• [WORK INSTRUCTION]:
Copy all of the data below exactly as it is given.

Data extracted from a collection

"""

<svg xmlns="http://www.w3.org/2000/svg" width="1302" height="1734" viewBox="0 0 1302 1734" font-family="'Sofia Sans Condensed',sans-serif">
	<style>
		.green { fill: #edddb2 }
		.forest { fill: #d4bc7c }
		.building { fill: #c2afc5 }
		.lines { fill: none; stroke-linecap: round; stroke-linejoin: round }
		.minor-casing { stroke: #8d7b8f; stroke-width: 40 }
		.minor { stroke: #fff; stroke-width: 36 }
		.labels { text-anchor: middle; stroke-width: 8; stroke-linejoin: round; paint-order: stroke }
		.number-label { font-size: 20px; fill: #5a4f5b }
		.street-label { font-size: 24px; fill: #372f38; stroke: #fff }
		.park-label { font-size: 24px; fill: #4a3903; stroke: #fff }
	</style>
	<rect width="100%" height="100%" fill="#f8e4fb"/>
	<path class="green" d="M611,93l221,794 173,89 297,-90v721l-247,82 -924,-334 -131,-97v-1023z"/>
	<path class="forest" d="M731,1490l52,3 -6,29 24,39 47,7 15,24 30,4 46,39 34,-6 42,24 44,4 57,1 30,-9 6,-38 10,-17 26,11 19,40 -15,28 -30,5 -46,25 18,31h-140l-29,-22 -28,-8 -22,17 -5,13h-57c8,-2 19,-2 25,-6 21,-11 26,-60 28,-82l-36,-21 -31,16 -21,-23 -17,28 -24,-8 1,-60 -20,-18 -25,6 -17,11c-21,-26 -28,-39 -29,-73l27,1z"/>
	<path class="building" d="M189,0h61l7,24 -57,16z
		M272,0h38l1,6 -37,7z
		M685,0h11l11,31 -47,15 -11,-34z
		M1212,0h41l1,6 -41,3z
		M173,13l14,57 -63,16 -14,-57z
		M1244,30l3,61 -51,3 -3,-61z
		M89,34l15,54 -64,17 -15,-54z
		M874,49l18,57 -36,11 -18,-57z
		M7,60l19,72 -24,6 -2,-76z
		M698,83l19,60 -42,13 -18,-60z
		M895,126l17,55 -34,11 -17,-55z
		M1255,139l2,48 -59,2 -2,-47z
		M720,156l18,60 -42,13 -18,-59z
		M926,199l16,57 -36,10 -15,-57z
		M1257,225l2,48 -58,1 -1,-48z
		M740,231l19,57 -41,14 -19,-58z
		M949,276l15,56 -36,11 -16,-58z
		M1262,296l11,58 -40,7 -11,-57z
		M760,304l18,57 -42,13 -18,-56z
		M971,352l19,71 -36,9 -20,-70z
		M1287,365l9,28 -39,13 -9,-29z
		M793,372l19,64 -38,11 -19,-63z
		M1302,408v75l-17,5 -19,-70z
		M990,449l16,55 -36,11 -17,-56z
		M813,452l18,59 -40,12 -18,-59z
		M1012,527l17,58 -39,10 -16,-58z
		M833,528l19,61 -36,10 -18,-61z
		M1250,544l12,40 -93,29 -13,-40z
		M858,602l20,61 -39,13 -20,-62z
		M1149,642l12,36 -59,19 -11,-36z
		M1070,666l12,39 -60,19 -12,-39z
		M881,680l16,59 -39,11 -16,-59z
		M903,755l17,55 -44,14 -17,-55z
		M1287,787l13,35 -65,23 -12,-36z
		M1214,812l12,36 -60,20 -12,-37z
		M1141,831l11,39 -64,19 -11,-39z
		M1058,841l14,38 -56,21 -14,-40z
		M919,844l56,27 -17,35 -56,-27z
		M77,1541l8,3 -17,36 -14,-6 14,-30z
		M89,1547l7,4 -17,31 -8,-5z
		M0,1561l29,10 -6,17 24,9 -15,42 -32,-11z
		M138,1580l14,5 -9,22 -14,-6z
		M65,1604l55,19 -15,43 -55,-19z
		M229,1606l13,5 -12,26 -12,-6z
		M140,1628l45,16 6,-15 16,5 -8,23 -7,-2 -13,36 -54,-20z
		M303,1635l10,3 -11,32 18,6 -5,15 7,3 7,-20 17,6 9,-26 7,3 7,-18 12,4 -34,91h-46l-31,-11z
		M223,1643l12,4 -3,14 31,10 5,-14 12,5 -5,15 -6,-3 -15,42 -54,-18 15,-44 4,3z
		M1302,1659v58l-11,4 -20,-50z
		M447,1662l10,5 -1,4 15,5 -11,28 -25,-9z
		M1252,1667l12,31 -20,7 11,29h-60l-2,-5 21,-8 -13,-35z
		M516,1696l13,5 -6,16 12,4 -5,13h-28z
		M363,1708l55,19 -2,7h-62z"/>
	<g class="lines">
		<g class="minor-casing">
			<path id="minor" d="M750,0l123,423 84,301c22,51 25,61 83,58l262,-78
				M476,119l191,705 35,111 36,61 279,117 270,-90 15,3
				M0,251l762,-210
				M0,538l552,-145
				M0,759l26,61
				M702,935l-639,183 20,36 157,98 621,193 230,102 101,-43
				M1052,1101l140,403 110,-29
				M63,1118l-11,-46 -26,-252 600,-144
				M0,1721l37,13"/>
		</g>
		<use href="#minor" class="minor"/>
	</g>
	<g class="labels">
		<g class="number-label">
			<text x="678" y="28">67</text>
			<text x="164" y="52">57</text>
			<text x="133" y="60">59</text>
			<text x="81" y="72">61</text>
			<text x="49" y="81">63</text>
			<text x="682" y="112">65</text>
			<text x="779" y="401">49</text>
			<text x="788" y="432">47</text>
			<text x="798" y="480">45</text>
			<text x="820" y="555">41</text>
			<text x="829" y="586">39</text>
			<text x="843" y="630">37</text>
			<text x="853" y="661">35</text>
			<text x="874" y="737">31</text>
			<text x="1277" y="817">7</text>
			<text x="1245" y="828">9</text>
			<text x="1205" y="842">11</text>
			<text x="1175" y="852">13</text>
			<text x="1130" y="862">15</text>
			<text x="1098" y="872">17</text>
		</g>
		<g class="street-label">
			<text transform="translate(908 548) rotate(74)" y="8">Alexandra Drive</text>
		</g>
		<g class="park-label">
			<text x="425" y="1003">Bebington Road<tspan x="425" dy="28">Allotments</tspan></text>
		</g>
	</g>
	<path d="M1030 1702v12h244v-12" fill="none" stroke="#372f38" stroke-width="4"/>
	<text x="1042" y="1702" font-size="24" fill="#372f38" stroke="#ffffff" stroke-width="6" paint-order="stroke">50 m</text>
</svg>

"""

• [RESULT OF THIS TASK]:
<svg xmlns="http://www.w3.org/2000/svg" width="1302" height="1734" viewBox="0 0 1302 1734" font-family="'Sofia Sans Condensed',sans-serif">
	<style>
		.green { fill: #edddb2 }
		.forest { fill: #d4bc7c }
		.building { fill: #c2afc5 }
		.lines { fill: none; stroke-linecap: round; stroke-linejoin: round }
		.minor-casing { stroke: #8d7b8f; stroke-width: 40 }
		.minor { stroke: #fff; stroke-width: 36 }
		.labels { text-anchor: middle; stroke-width: 8; stroke-linejoin: round; paint-order: stroke }
		.number-label { font-size: 20px; fill: #5a4f5b }
		.street-label { font-size: 24px; fill: #372f38; stroke: #fff }
		.park-label { font-size: 24px; fill: #4a3903; stroke: #fff }
	</style>
	<rect width="100%" height="100%" fill="#f8e4fb"/>
	<path class="green" d="M611,93l221,794 173,89 297,-90v721l-247,82 -924,-334 -131,-97v-1023z"/>
	<path class="forest" d="M731,1490l52,3 -6,29 24,39 47,7 15,24 30,4 46,39 34,-6 42,24 44,4 57,1 30,-9 6,-38 10,-17 26,11 19,40 -15,28 -30,5 -46,25 18,31h-140l-29,-22 -28,-8 -22,17 -5,13h-57c8,-2 19,-2 25,-6 21,-11 26,-60 28,-82l-36,-21 -31,16 -21,-23 -17,28 -24,-8 1,-60 -20,-18 -25,6 -17,11c-21,-26 -28,-39 -29,-73l27,1z"/>
	<path class="building" d="M189,0h61l7,24 -57,16z
		M272,0h38l1,6 -37,7z
		M685,0h11l11,31 -47,15 -11,-34z
		M1212,0h41l1,6 -41,3z
		M173,13l14,57 -63,16 -14,-57z
		M1244,30l3,61 -51,3 -3,-61z
		M89,34l15,54 -64,17 -15,-54z
		M874,49l18,57 -36,11 -18,-57z
		M7,60l19,72 -24,6 -2,-76z
		M698,83l19,60 -42,13 -18,-60z
		M895,126l17,55 -34,11 -17,-55z
		M1255,139l2,48 -59,2 -2,-47z
		M720,156l18,60 -42,13 -18,-59z
		M926,199l16,57 -36,10 -15,-57z
		M1257,225l2,48 -58,1 -1,-48z
		M740,231l19,57 -41,14 -19,-58z
		M949,276l15,56 -36,11 -16,-58z
		M1262,296l11,58 -40,7 -11,-57z
		M760,304l18,57 -42,13 -18,-56z
		M971,352l19,71 -36,9 -20,-70z
		M1287,365l9,28 -39,13 -9,-29z
		M793,372l19,64 -38,11 -19,-63z
		M1302,408v75l-17,5 -19,-70z
		M990,449l16,55 -36,11 -17,-56z
		M813,452l18,59 -40,12 -18,-59z
		M1012,527l17,58 -39,10 -16,-58z
		M833,528l19,61 -36,10 -18,-61z
		M1250,544l12,40 -93,29 -13,-40z
		M858,602l20,61 -39,13 -20,-62z
		M1149,642l12,36 -59,19 -11,-36z
		M1070,666l12,39 -60,19 -12,-39z
		M881,680l16,59 -39,11 -16,-59z
		M903,755l17,55 -44,14 -17,-55z
		M1287,787l13,35 -65,23 -12,-36z
		M1214,812l12,36 -60,20 -12,-37z
		M1141,831l11,39 -64,19 -11,-39z
		M1058,841l14,38 -56,21 -14,-40z
		M919,844l56,27 -17,35 -56,-27z
		M77,1541l8,3 -17,36 -14,-6 14,-30z
		M89,1547l7,4 -17,31 -8,-5z
		M0,1561l29,10 -6,17 24,9 -15,42 -32,-11z
		M138,1580l14,5 -9,22 -14,-6z
		M65,1604l55,19 -15,43 -55,-19z
		M229,1606l13,5 -12,26 -12,-6z
		M140,1628l45,16 6,-15 16,5 -8,23 -7,-2 -13,36 -54,-20z
		M303,1635l10,3 -11,32 18,6 -5,15 7,3 7,-20 17,6 9,-26 7,3 7,-18 12,4 -34,91h-46l-31,-11z
		M223,1643l12,4 -3,14 31,10 5,-14 12,5 -5,15 -6,-3 -15,42 -54,-18 15,-44 4,3z
		M1302,1659v58l-11,4 -20,-50z
		M447,1662l10,5 -1,4 15,5 -11,28 -25,-9z
		M1252,1667l12,31 -20,7 11,29h-60l-2,-5 21,-8 -13,-35z
		M516,1696l13,5 -6,16 12,4 -5,13h-28z
		M363,1708l55,19 -2,7h-62z"/>
	<g class="lines">
		<g class="minor-casing">
			<path id="minor" d="M750,0l123,423 84,301c22,51 25,61 83,58l262,-78
				M476,119l191,705 35,111 36,61 279,117 270,-90 15,3
				M0,251l762,-210
				M0,538l552,-145
				M0,759l26,61
				M702,935l-639,183 20,36 157,98 621,193 230,102 101,-43
				M1052,1101l140,403 110,-29
				M63,1118l-11,-46 -26,-252 600,-144
				M0,1721l37,13"/>
		</g>
		<use href="#minor" class="minor"/>
	</g>
	<g class="labels">
		<g class="number-label">
			<text x="678" y="28">67</text>
			<text x="164" y="52">57</text>
			<text x="133" y="60">59</text>
			<text x="81" y="72">61</text>
			<text x="49" y="81">63</text>
			<text x="682" y="112">65</text>
			<text x="779" y="401">49</text>
			<text x="788" y="432">47</text>
			<text x="798" y="480">45</text>
			<text x="820" y="555">41</text>
			<text x="829" y="586">39</text>
			<text x="843" y="630">37</text>
			<text x="853" y="661">35</text>
			<text x="874" y="737">31</text>
			<text x="1277" y="817">7</text>
			<text x="1245" y="828">9</text>
			<text x="1205" y="842">11</text>
			<text x="1175" y="852">13</text>
			<text x="1130" y="862">15</text>
			<text x="1098" y="872">17</text>
		</g>
		<g class="street-label">
			<text transform="translate(908 548) rotate(74)" y="8">Alexandra Drive</text>
		</g>
		<g class="park-label">
			<text x="425" y="1003">Bebington Road<tspan x="425" dy="28">Allotments</tspan></text>
		</g>
	</g>
	<path d="M1030 1702v12h244v-12" fill="none" stroke="#372f38" stroke-width="4"/>
	<text x="1042" y="1702" font-size="24" fill="#372f38" stroke="#ffffff" stroke-width="6" paint-order="stroke">50 m</text>
</svg>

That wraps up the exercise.